What about the public good?
In light of the growing interest in revisiting the objectives of state transportation policy with regard to light rail, the Legacy Highway, expansions of I-15, etc., it would do us well to have a thorough and honest discussion of just what constitutes the "public good."
The "public good" generally identified with helping those less fortunate than us should not be confused with an economist's definition of "public goods." The latter are the few necessary resources (such as water) or services (such as national defense) that benefit everyone and cannot easily or efficiently be provided in the private sector for the benefit of all.
The former is more of an emotive sentiment. The "public good" typically means that we find ourselves willing to give up something (i.e., time, money, resources, etc.) to benefit someone else. We honor it because we recognize that we have a common interest in making sure that our neighbors and their children less fortunate than others have a higher quality of life. The sentiment is both spiritual and humane.
But something has happened to this pure sentiment. It has been hijacked.
The public good sentiment has become institutionalized in the sense that "public" now means "government." This was not always so. Public libraries, created to benefit less fortunate citizens that could not afford to buy books, were once entirely funded privately. Over time, citizens came to agree that tax dollars should be used to supplement private funding. Today, tax dollars are nearly the entire source of funding for public libraries. Public now means government.
This has led naturally to politicization of the sentiment. Nearly any cause with sufficient popular support, relying on the coercive power of the state, can be justified as a public good. We have public utilities and education. We have public jobs programs and welfare. We even have public golf courses and recreation clubs. All of these services can be, and historically have been, provided through private means. But today we commonly accept them as public goods serving the public good.

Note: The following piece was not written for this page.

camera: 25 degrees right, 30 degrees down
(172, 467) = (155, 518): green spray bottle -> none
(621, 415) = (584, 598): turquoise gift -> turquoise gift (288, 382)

Furthering this evolution, our public good sentiment has become homogenized. In other words, what was once an emotive sentiment to help only the less fortunate among us now is used to justify its coercive application upon all. Public education is a perfect example. Initially created to serve only the less fortunate, public education is now the master of us all.

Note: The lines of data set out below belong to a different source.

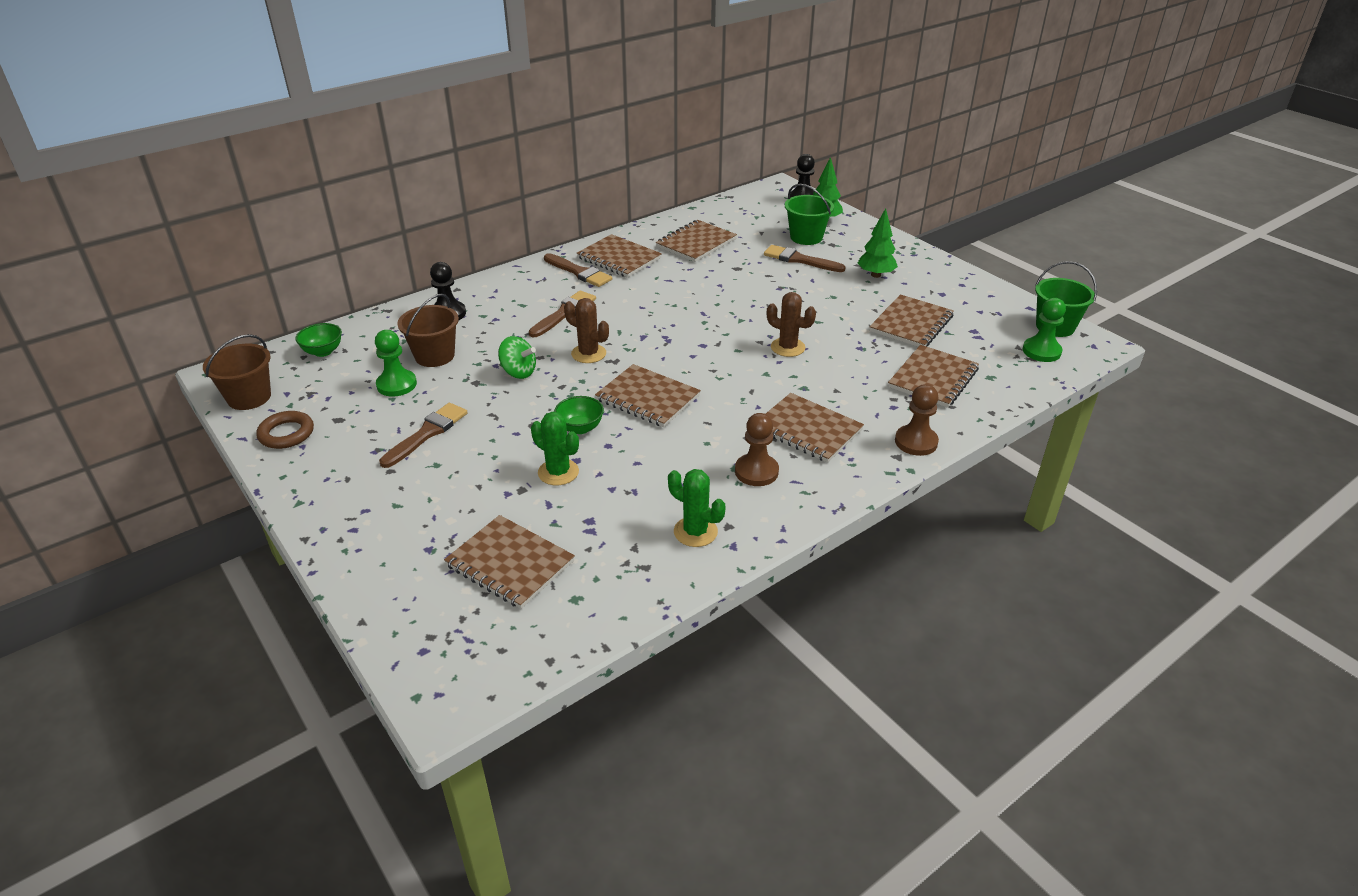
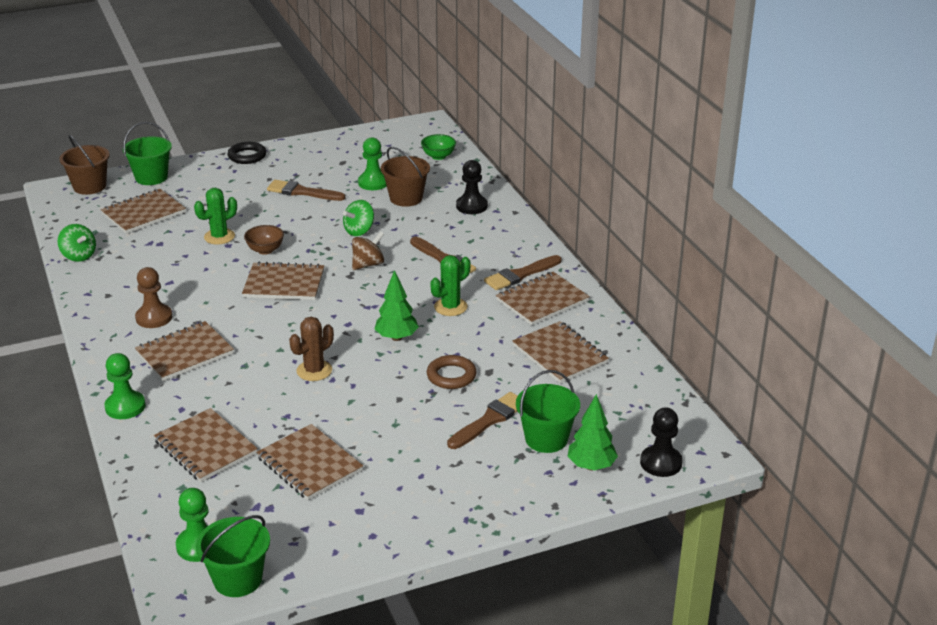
camera: 105 degrees right, 5 degrees down
(249, 397) = (391, 133): brown bucket -> brown bucket (89, 186)
(286, 434) = (337, 146): brown ring -> brown ring (451, 376)
(317, 509) = (247, 156): none -> black ring
(392, 593) = (151, 177): none -> green bucket
(427, 433) = (302, 192): brown brush -> brown brush turned 150 degrees clockwise
(580, 428) = (265, 250): green bowl -> brown bowl
(588, 354) = (368, 264): brown cactus -> brown spinning top
(647, 589) = (79, 256): none -> green spinning top
(648, 398) = (284, 284): brown notebook -> brown notebook turned 45 degrees clockwise
(695, 532) = (113, 281): green cactus -> green cactus (450, 307)
(876, 275) = (428, 469): green tree -> green tree (396, 337)
(916, 442) = (125, 407): brown pawn -> green pawn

Along with its accepted benefits, this evolution has had its negative effect on society. It has weakened our revered culture of self-reliance and it has politicized nearly everything we do and are. In fact, we might ask ourselves just what are the limitations of public good theory. Is there any human activity out of its seductive reach?
Back to transportation. Clearly, community growth patterns and the smooth flow of commerce must be accommodated throughout the state. We have highways and roads because we need them. To a large degree they represent a transference of communication throughout society. But would it surprise anyone to know that our highways and roads were once privately built and maintained, and that even today many highways and roads throughout the nation continue to exist this way?

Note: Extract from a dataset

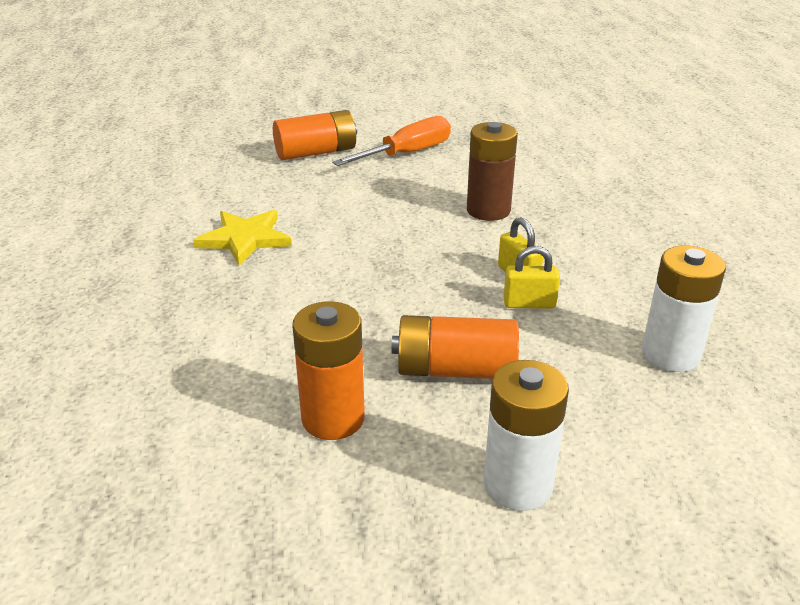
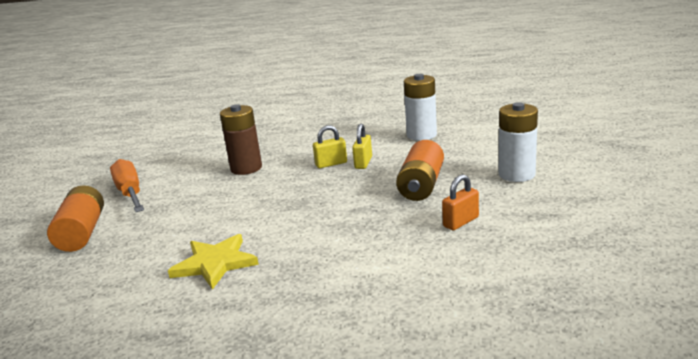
camera: 75 degrees left, 10 degrees down
(333, 418) = (461, 222): orange battery -> orange padlock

We should not make the mistake of confusing a service that benefits the public with being a "public good." Roads benefit the public to be sure, just as grocery stores do, but governments are not required to create either. Has anyone heard of a toll road? Toll roads, used all throughout this country, were initially created by private companies. It was a business and a most appreciated business at that!
The welcomed imposition of the federal highway system should not confuse or distort our state transportation policies. As we debate the expansion of light rail and I-15, or discuss the creation of new commuter rails, it would serve us well to place this important issue of transportation in historical and market contexts.
Public transportation was meant to serve those among us who cannot drive or who cannot afford to drive. The UTA bus service is very effective in helping these people. On the other hand, UTA's light rail, while fun, really only serves commuters who can provide transportation for themselves.
Transportation debates should be honest and not alone justified by warm and fuzzy expressions like the "public good" when, in reality, some proposals are politicized and self-serving while others are simply cross-motivated.